Following an intensive period of research and analysis, Nexus published its findings including valuable new insights on the importance of vocational training for prisoners, the role played by tradition and language, and the relationship of returnees to the local Muslim community. Crucially, the report put forward concrete recommendations for the relevant institutions on establishing effective rehabilitation and reintegration programmes. Already, the government department responsible for the prisoners has put many of these in place.
Support for innovative research like this is a major priority of EU Preventing and Countering Violent Extremism (P/CVE) funding. As Hedayah’s STRIVE Programme Manager Irene Belmonte explains: “New research is essential to generate evidence-based findings that can support further interventions on the ground. Our aim is to reduce the gap that can exist between theory and practice.” In doing this, a key objective is to work with local partners who are best placed to know where gaps exist and where research can contribute to practical objectives. Hedayah, for instance, places a high value on supporting local entities to build capacity – working closely with grantees to advise on research design, methodology and sampling. Results are disseminated widely throughout Hedayah’s global network, via the online STRIVE Global Counter-Extremism Hub, and at an annual international P/CVE research conference. And research is also shared with practitioners at the local level, to ensure findings can inform projects on the ground.
Another recent EU-funded STRIVE Global research project focused on how media narratives may contribute to radicalisation in Georgia. Tbilisi-based NGO the Media Development Foundation (MDF) proposed the initiative to investigate this phenomenon further, as Tamar Kintsurashvili, MDF Executive Director explains: “Georgia has a large and diverse Muslim community, but it has also been targeted by outside influences from other countries. Media can be used to recruit people based on their beliefs and we wanted to study the role this plays.” The wide-ranging project included a survey of sources of information, media monitoring to analyse narratives of relevance to the community, and focus groups to gauge perceptions. Published in a series of reports, the findings pointed to the role played by non-Georgian media for minority groups; issues around anti-Muslim sentiment, hate speech and non-inclusive reporting in mainstream and fringe media outlets; and the challenge of weak media self-regulation in this sphere.

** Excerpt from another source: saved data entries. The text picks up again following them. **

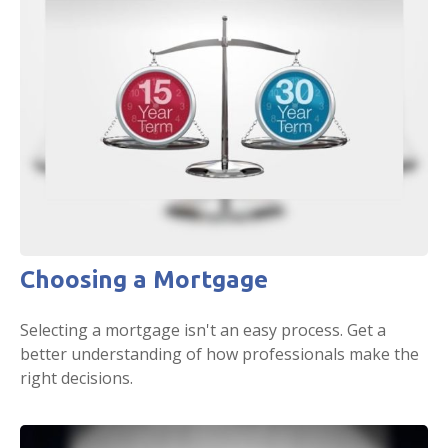
Choosing a Mortgage
Selecting a mortgage isn't an easy process. Get a
better understanding of how professionals make the
right decisions.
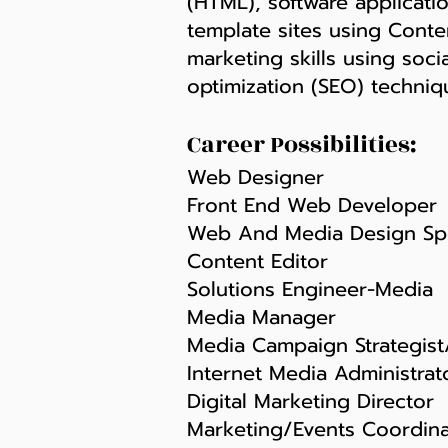
(HTML), software applicati
template sites using Conte
marketing skills using soc
optimization (SEO) techniq
Career Possibilities:
Web Designer
Front End Web Developer
Web And Media Design Spe
Content Editor
Solutions Engineer-Media
Media Manager
Media Campaign Strategist/
Internet Media Administrat
Digital Marketing Director
Marketing/Events Coordina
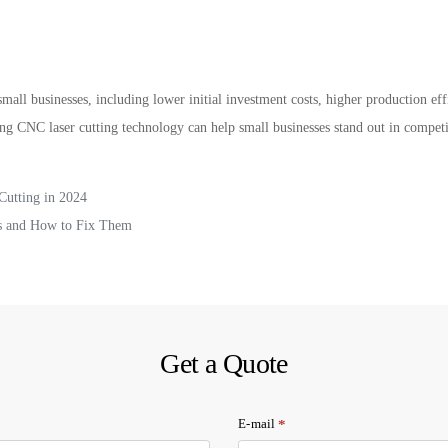
mall businesses, including lower initial investment costs, higher production effi
ng CNC laser cutting technology can help small businesses stand out in compet
Cutting in 2024
s and How to Fix Them
Get a Quote
*
E-mail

MDF used the findings to develop recommendations on terminology, media coverage and inclusive reporting. “When there is interference from outside sources, you should have strong and inclusive local media reflecting the needs of the local communities who are often excluded from mainstream media,” explains Ms Kintsurashvili. The research has received a positive reception from NGOs working with minorities, but also with journalists and media organisations. Work has begun with government actors like the National Communication Commission on media self-regulation and institutional cooperation. And the impact on the ground is already being felt, as MDF is now working directly with the media to address these issues. In addition to a VE curriculum for media schools and a diversity reporting textbook in the pipeline, local journalists will be offered training on how to put the research recommendations into practice. This will lay the groundwork for a more diverse and inclusive media landscape that serves all Georgian communities.